Les membres du Congrès de Huila questionnent le changement de stratégie de guerre de Petro

Les membres du Congrès de Huila décrivent le virage du président Gustavo Petro en matière de stratégie militaire comme tardif face à l'expansion des groupes armés. Les bombardements qu'il a ordonnés soulignent l'échec de la politique de 'Paix totale', selon les sénateurs et représentants. Leyla Rincón défend l'action militaire comme légitime pour protéger la vie de 20 soldats.

Les membres du Congrès de Huila ont remis en question le récent virage du président Gustavo Petro en matière de stratégie de sécurité, en ordonnant des bombardements contre des factions dissidentes des Farc sous l'alias 'Iván Mordisco'. Cela contraste avec ses critiques antérieures en tant que congressiste, quand entre 2019 et 2021 il a qualifié de telles opérations de possibles "crimes de guerre" en raison des risques pour les mineurs recrutés, et en 2023 il a réitéré ses reproches pour le manque de garanties humanitaires.

Petro a justifié les 12 actions de bombardement dans son gouvernement : "Dans les 12 actions de bombardement que j'ai ordonnées dans mon gouvernement, j'ai demandé une intelligence maximale pour éviter la mort de mineurs et je l'ai fait sur la base de neutraliser les leaders de groupes narco." La frappe la plus récente dans le Guaviare visait à empêcher ces groupes de se déplacer vers le Venezuela et à éviter une embuscade contre des soldats.

Cependant, le Bureau du Défenseur du Peuple a confirmé qu'un bombardement dans le Guaviare a tué six mineurs selon l'entité, ou sept selon la Médecine légale, qui avaient été recrutés par le groupe armé. La défenseure Iris Marín l'a qualifié de "profondément regrettable" et a insisté : "Le principe d'humanité doit prévaloir au-dessus de la guerre." Petro a répondu que, bien que regrettable, l'opération était nécessaire pour protéger les unités de la Force publique.

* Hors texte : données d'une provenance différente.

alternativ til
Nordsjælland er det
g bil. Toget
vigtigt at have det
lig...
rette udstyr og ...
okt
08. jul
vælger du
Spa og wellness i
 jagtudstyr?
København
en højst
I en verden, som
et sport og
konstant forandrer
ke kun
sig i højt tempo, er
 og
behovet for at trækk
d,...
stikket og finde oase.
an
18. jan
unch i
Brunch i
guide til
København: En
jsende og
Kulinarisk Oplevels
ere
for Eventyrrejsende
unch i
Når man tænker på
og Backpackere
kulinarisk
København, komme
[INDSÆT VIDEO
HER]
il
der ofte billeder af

La sénatrice Esperanza Andrade voit du désespoir dans le gouvernement face à la croissance des dissidents, critiquant la sélectivité : "C'est évident : c'est une autre promesse non tenue. Qu'est-il advenu du respect du Droit international humanitaire dans ces opérations ?" La congressiste Luz Pastrana voit ce virage comme un ajustement forcé à la réalité, exhortant à la transparence dans les protocoles du DIH pour protéger les mineurs.

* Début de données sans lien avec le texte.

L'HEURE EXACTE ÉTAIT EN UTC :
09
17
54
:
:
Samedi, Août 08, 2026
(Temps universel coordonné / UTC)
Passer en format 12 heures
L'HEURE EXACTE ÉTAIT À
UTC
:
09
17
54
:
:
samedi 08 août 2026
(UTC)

Leyla Rincón, alignée sur le gouvernement, qualifie cela d'action légitime contre 150 hommes menaçant 20 soldats, sans rupture de politique : "La mort de mineurs dans toute opération militaire est une tragédie que l'État ne peut normaliser." Le représentant Julio César Triana y voit une réaction tardive et improvisée, à huit mois de la fin du mandat, avec des préoccupations sur la sélectivité des cibles.